IDSIA/sacred

Question - is there a way to export sacred results off-computer?

FranzEricSchneider opened this issue · 7 comments

I've been running a series of sacred experiments on Computer A for a month or so now, and I had two questions about saving the sacred results off of the computer.

  1. Computer A is having some strange issues, so I'd like to do a fresh ubuntu install. Is it possible to upload the MongoDB sacred results somewhere and then download them again after the install? Maybe as a zip of the database or something?
  2. These experiments are taking a while, and it would be nice to parallelize and run on a few different machines. However, I'm not sure how I would get the sacred results from Computer A and Computer B together in one place. Similar to the first question, is it possible to zip/upload/capture the results from Computer B and then download/add those results to the Computer A database so they could be viewed and compared?

I'm pretty unfamiliar with databases and MongoDB so maybe this is a straight database question, thanks for any suggestions.

I found this resource about zipping a database and tried that: https://dev.to/lucis/setting-up-a-mongodb-backup-on-google-drive-3bbe

mongodump -d DB_NAME --archive=DB_save_8-5-2022.gz --gzip

Then tried using mongorestore on another computer:

mongorestore --gzip --archive=DB_save_8-5-2022.gz

When I run mongosh I can see the restored database, I think:

test> show dbs
admin    40.00 KiB
config  108.00 KiB
local    72.00 KiB
DB_NAME  10.64 GiB
sacred   40.00 KiB

However, when I try to view the database in omniboard like I used to it is unfortunately entirely blank.

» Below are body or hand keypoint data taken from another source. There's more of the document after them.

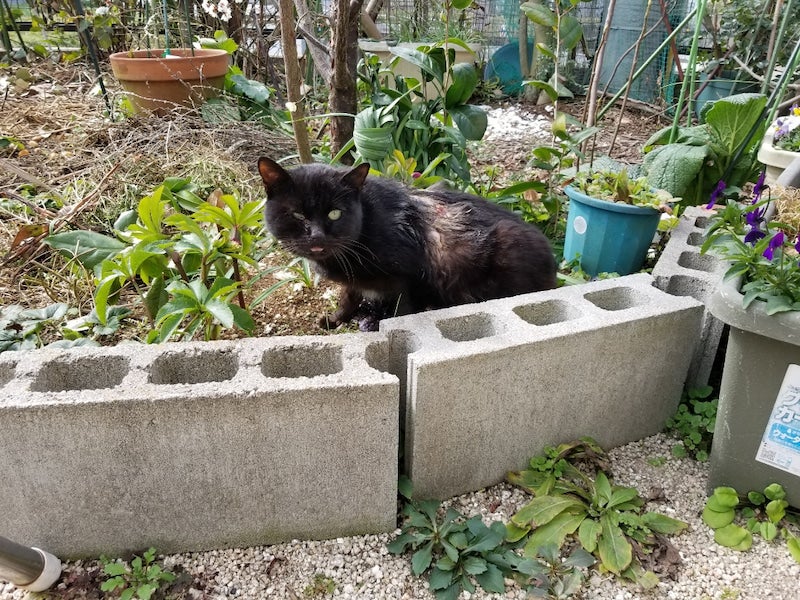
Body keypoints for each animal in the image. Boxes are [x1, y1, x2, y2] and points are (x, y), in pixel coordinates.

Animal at [257, 157, 557, 330]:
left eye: (334, 213)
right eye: (297, 214)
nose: (317, 236)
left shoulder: (408, 279)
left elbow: (402, 311)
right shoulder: (353, 279)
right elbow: (349, 295)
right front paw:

omniboard localhost:27017:DB_NAME
(node:28895) [MONGODB DRIVER] Warning: Current Server Discovery and Monitoring engine is deprecated, and will be removed in a future version. To use the new Server Discover and Monitoring engine, pass option { useUnifiedTopology: true } to the MongoClient constructor.
Omniboard is listening on port 9000!
Connection to sacred at mongodb://localhost:27017 established successfully!

Screenshot from 2022-08-06 14-30-41

Any tips welcome, I'm also still unclear how one would go merging experiments run on different computers.

I had a dumb typo,

omniboard localhost:27017:DB_NAME

Should instead have been

omniboard  -m   localhost:27017:DB_NAME

So the process above worked for zipping a database, restoring it on another computer, and reconnecting to it. If anyone has thoughts on combining experiment results from Computer A and B as mentioned in the original question that would still be valuable!

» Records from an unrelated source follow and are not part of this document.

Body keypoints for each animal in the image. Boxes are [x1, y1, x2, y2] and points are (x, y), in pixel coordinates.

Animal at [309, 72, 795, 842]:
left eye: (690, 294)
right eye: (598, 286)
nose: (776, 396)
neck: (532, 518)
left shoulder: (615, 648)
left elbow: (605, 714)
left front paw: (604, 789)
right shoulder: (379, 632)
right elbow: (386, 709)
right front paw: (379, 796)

Hi @FranzEricSchneider, great that you found a solution! Other than that, you could use the FileStorageObserver, which stores the logs in JSON files that can easily be copied between machines. It doesn't support omniboard or other related tools, though.

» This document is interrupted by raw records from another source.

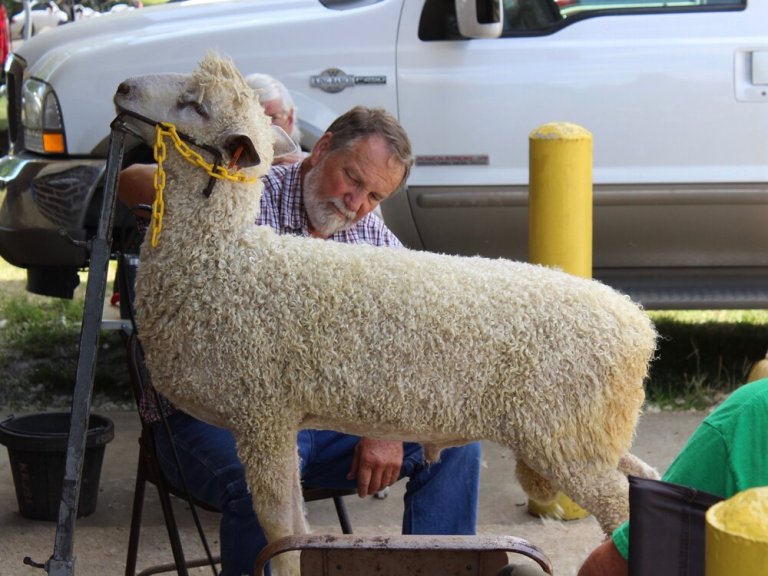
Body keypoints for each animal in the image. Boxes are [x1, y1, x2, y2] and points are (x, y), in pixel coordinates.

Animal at [114, 53, 659, 576]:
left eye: (195, 105)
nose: (121, 88)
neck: (222, 260)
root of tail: (640, 329)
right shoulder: (278, 421)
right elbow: (294, 525)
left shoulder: (262, 414)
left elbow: (281, 531)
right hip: (588, 432)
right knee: (645, 478)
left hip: (566, 437)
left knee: (622, 510)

Hi @thequilo , do you know if it is possible to convert the data stored from a Mongo observer into this file storage form? That might be one way to combine experiments from multiple computers, which I'm still struggling with.

There is currently no easy way to do this. You can loop through the data stored in your mongo db manually and pass them to a file storage observer, similar to #815 but the other way around.

Alright, I will close this issue. If anyone does come up with a way to combine sacred runs from multiple computers I would be very interested, even in my first usage of sacred it's been necessary to run tests on multiple computers because the tests take a long time to run. My only thought at the moment is to go through the existing database on one of the computers and alter all the ids to be something like (13 -> 1013, 24 -> 1024) to prevent ID clashes, then do the database zip/unzip mentioned above.

Okay, in order to zip sacred tests from multiple computers I needed to make sure none of the IDs overlapped. In order to deal with overlaps I went to computer B and changed the IDs in the mongo database like so:

$ mongosh
> # Use the relevant db name
> use mmseg
> # Repeat for all necessary IDs
> runX=db.runs.findOne({_id:X});
> runX._id=100X;
> db.runs.insertOne(runX);
> db.runs.deleteOne({_id:X});
> db.metrics.updateMany({run_id:X}, {$set:{"run_id":100X}});

Then I zipped the database on computer B, moved it to computer A, restored the database, and was left with all of the results on computer A.